John 8:1-11 “Jesus went to the Mount of Olives. At dawn he appeared again in the temple courts, where all the people gathered around him, and he sat down to teach them. The teachers of the law and the Pharisees brought in a woman caught in adultery. They made her stand before the group and said to Jesus, “Teacher, this woman was caught in the act of adultery. In the Law Moses commanded us to stone such women. Now what do you say?” They were using this question as a trap, in order to have a basis for accusing him. But Jesus bent down and started to write on the ground with his finger. When they kept on questioning him, he straightened up and said to them, “Let any one of you who is without sin be the first to throw a stone at her.” Again he stooped down and wrote on the ground. At this, those who heard began to go away one at a time, the older ones first, until only Jesus was left, with the woman still standing there. Jesus straightened up and asked her, “Woman, where are they? Has no one condemned you?” “No one, sir,” she said. “Then neither do I condemn you,” Jesus declared. “Go now and leave your life of sin.”

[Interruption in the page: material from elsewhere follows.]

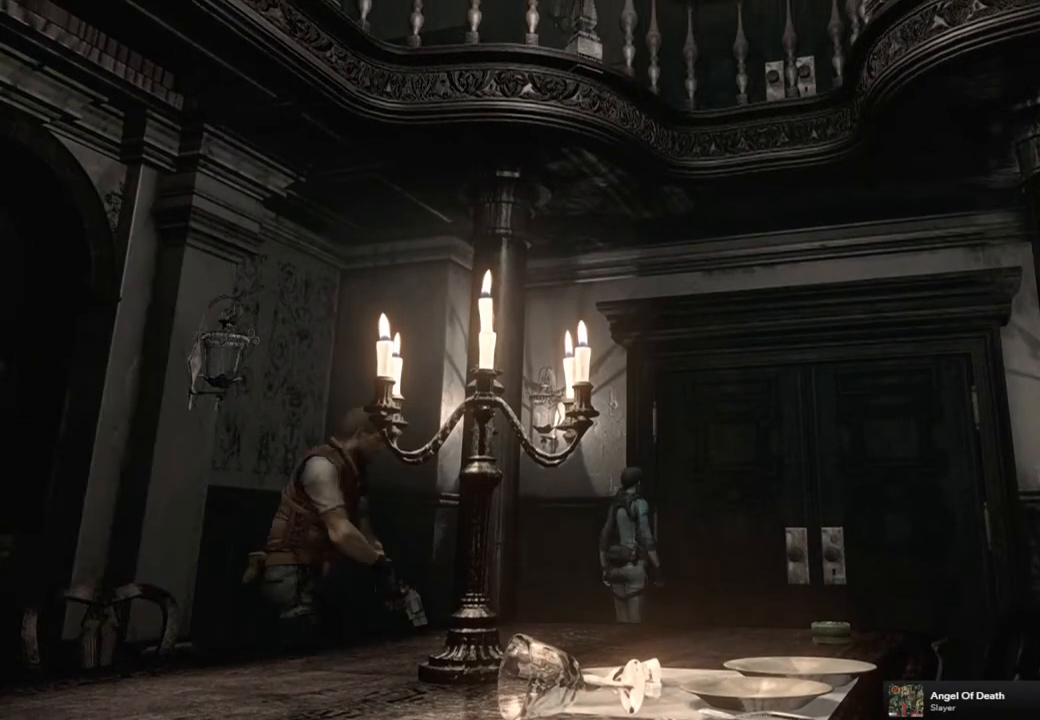
{"buttons": [], "left_stick": "center", "right_stick": "center", "events": [[250, "CROSS", "up"], [250, "left_stick", "center"]]}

A familiar story full of Jesus’ insight and wisdom. Yet it leaves three haunting questions. Why did Jesus go to the Mount of Olives? What was He writing in the dirt on the ground? Finally, where was the man? I suppose any answer given by any preacher is bound to be a bit of surmising because we just don’t know.
I feel that the first question is easier than the other two because we do know something of Jesus’ habits. We know that He often used to go off alone for time with His Father. So it is most probable that on this occasion He did indeed go off on His own for time alone with the Father.
What was He writing? The best answer I have heard to that question is, the names of those who had sinned with this woman. This is borne out by the fact that those accusing the woman were scribes and Pharisees, those who knew the Law. Jesus, unbeknownst to them, actually wrote the Law and in Jeremiah 17:13 He wrote, “O Lord, the hope of Israel, all who forsake you will be put to shame. Those who turn away from you will be written in the dust because they have forsaken the Lord, the spring of living water.” Jesus could no more go against the Law than the accusers, but by writing their names in the dust, where the evidence could be brushed away and destroyed, He reminded them of the law that they had heard so many times.
Finally, we come to the question that has so often vexed us – where was the man? The law actually said that BOTH parties to adultery were to be brought before the priests, and yet, the man was conveniently ignored here. By doing this, the Scribes and Pharisees had themselves broken the law in respect of bringing only the woman. Again, when Jesus wrote their names in the dust, He was reminding them of the laws they had broken for themselves. No wonder John had accused them of being a ‘brood of vipers’ and ‘whitewashed sepulchres’.
Warning - Stone throwers beware. Your own glass house could get damaged.